One type of textile which is ubiquitous to the region but consistently overlooked is the woollen blanket of Momostenango. Because their format and function are familiar to outsiders and because they are routinely sold to tourists, the blankets and related woollen textiles have not been considered worthy of research or collection. By examining this example of omission, this paper considers our collecting and research practices, particularly as they relate to tourist textiles. The long term impact of our attitudes may be to limit the capacity of the literature and collections to record the full range of textile traditions in Guatemala.
THE MOMOSTENANGO BLANKET
For the purposes of this paper, I am using the Momostenango blanket as an archetypical example of what has generally not been collected among Guatemalan textiles. This paper is not about Momostenango woollen textiles per se but more about our collective attitudes to trade goods, particularly widely distributed items and more particularly, items included in the tourist trade.
For anyone not familiar with the ubiquitous Momostenango blanket, I will provide a brief visual and verbal description. Most blankets commonly seen by visitors are made of a weft faced brushed wool either on a wool or cotton warp. Patterns are created by the use of discontinuous wefts using a dovetail join, or by double faced supplementary wefts. Blanket patterns can also be formed using warp striping, weft striping or twill checks and plaids, although these latter techniques are more common in blankets not aimed at the tourist market.

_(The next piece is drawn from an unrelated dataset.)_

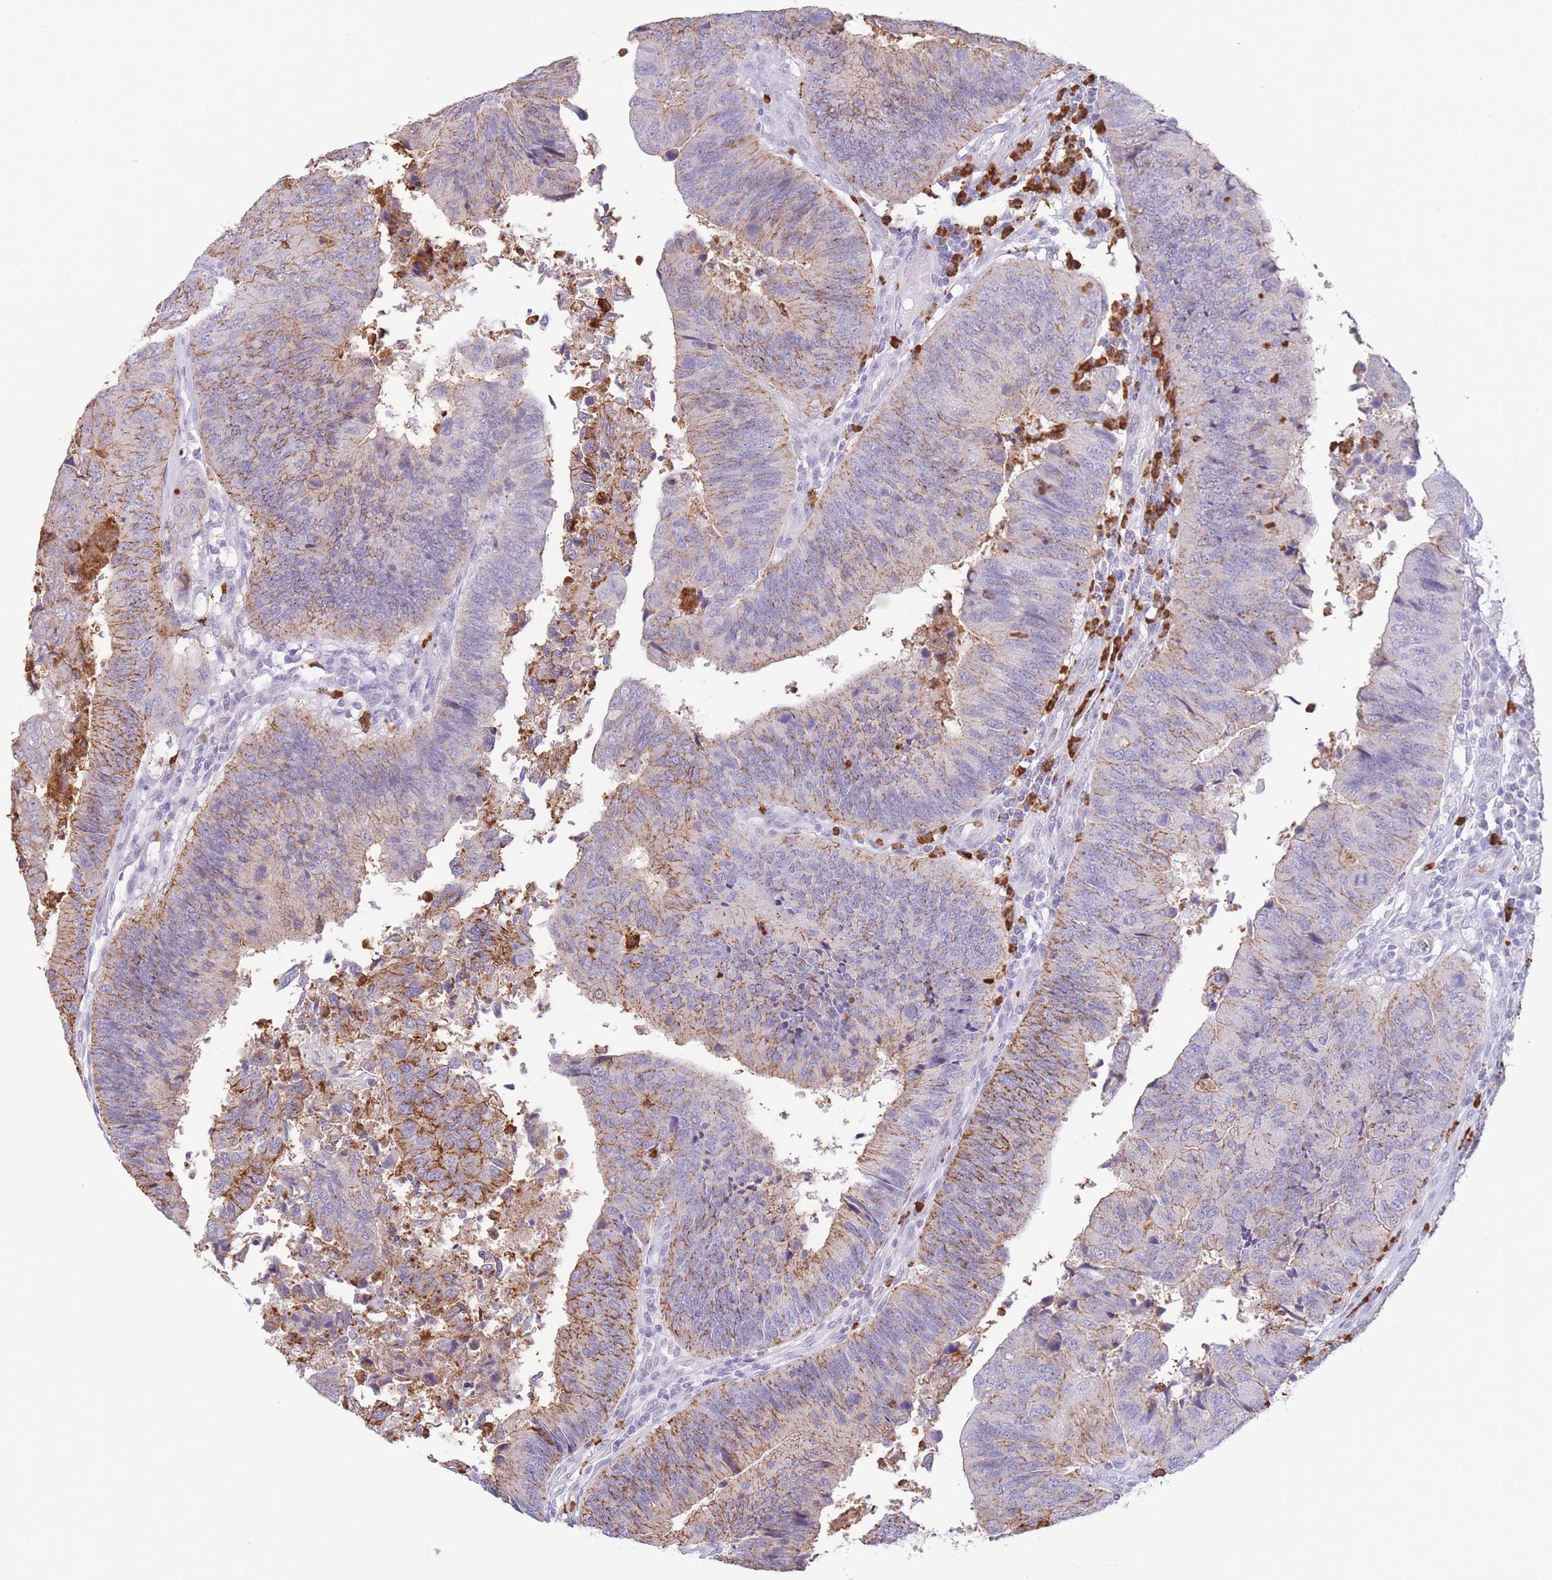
{"staining": {"intensity": "moderate", "quantity": "<25%", "location": "cytoplasmic/membranous"}, "tissue": "colorectal cancer", "cell_type": "Tumor cells", "image_type": "cancer", "snomed": [{"axis": "morphology", "description": "Adenocarcinoma, NOS"}, {"axis": "topography", "description": "Colon"}], "caption": "A brown stain shows moderate cytoplasmic/membranous staining of a protein in human colorectal cancer tumor cells.", "gene": "LCLAT1", "patient": {"sex": "female", "age": 67}}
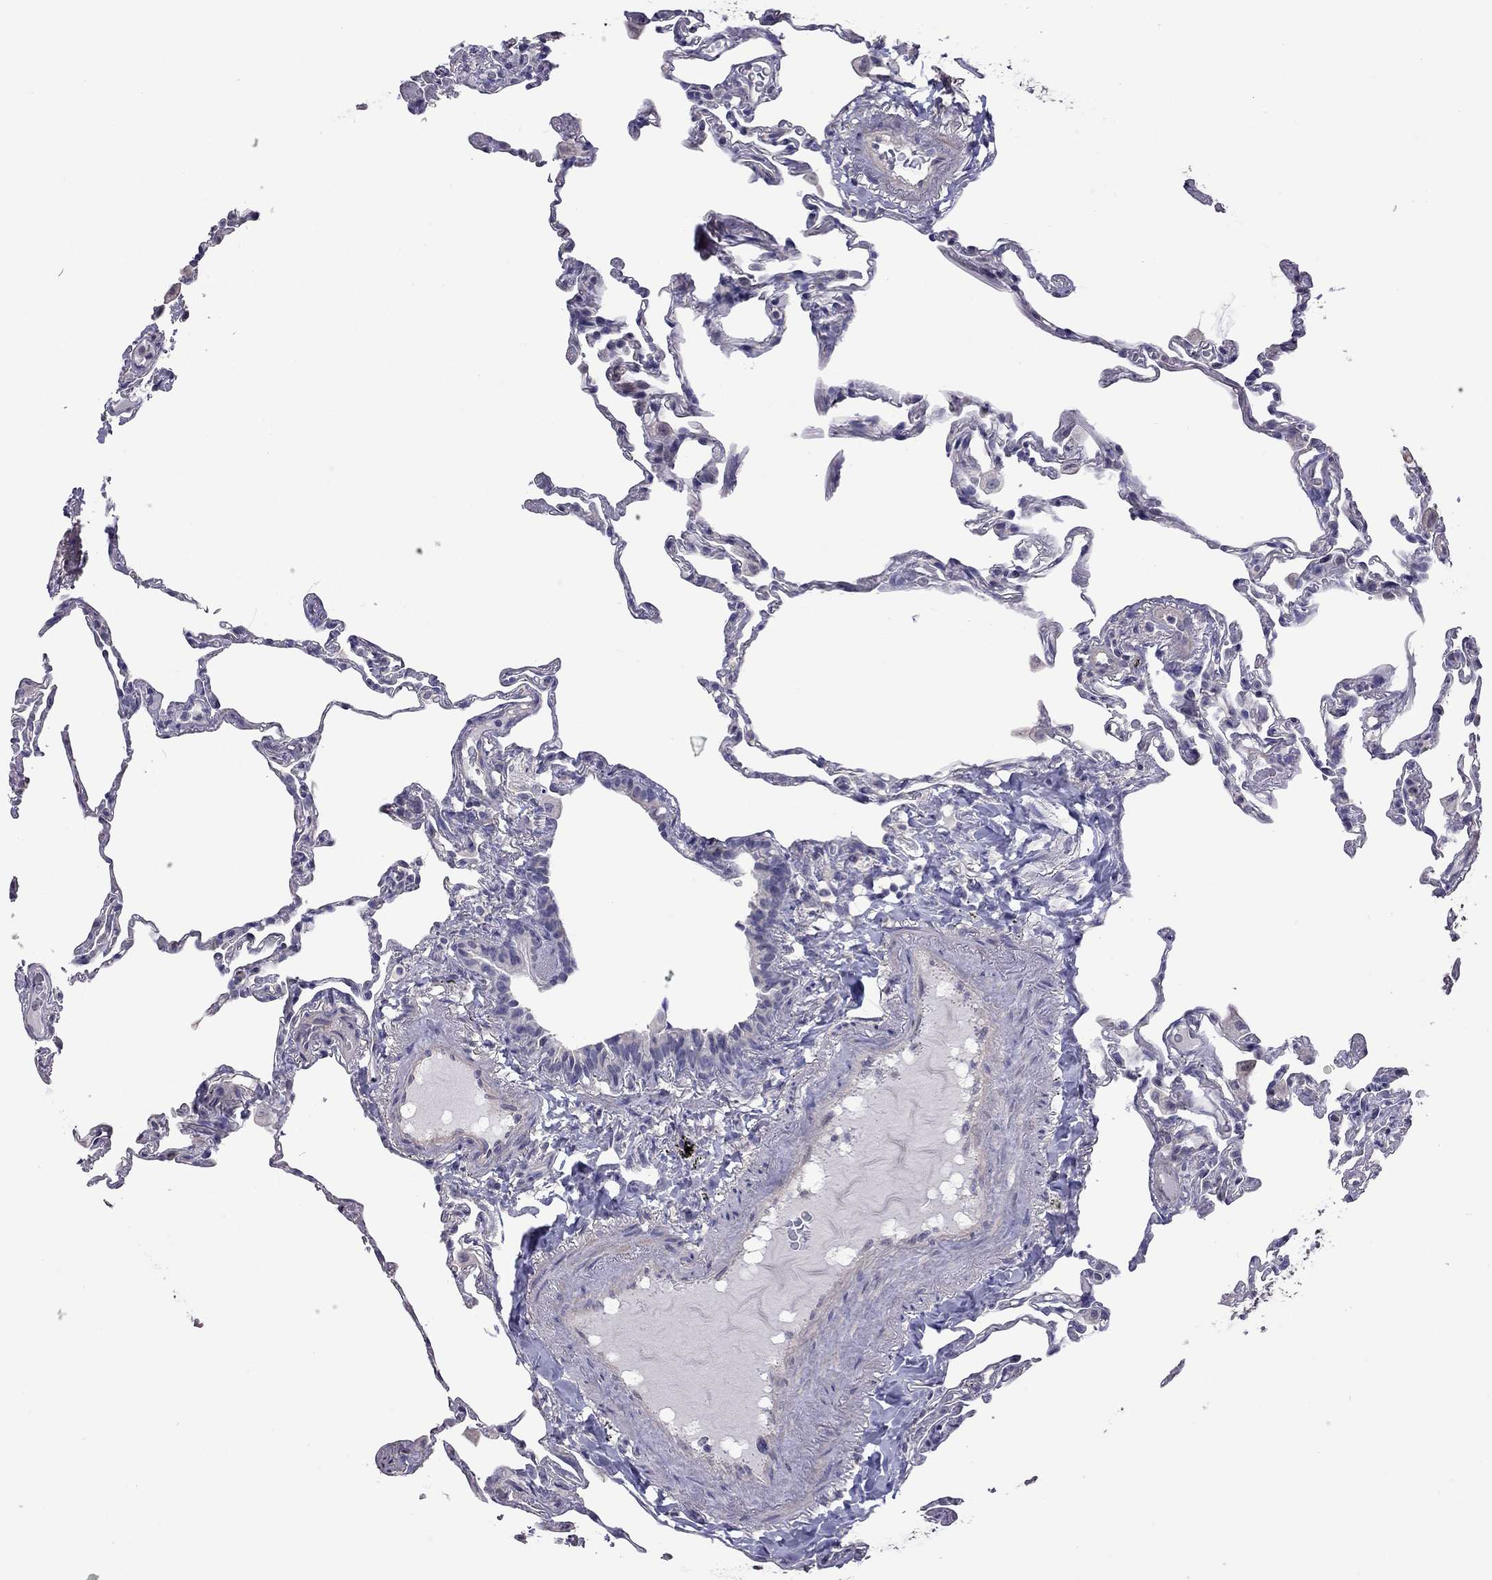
{"staining": {"intensity": "negative", "quantity": "none", "location": "none"}, "tissue": "lung", "cell_type": "Alveolar cells", "image_type": "normal", "snomed": [{"axis": "morphology", "description": "Normal tissue, NOS"}, {"axis": "topography", "description": "Lung"}], "caption": "This is a micrograph of immunohistochemistry (IHC) staining of normal lung, which shows no staining in alveolar cells.", "gene": "FEZ1", "patient": {"sex": "female", "age": 57}}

Patterns include versions of many of the images found in other Guatemalan textiles such as munjecas or human forms, animals such as horse or deer, assorted birds including the tourist industry favoured quetzal, various plant forms and geometries. Colours include natural whites, blacks and grays as well as a variety of commercial dye colours such as blue, red, yellow, brown, purple or green. Natural dyes were used before commercial dyes were available.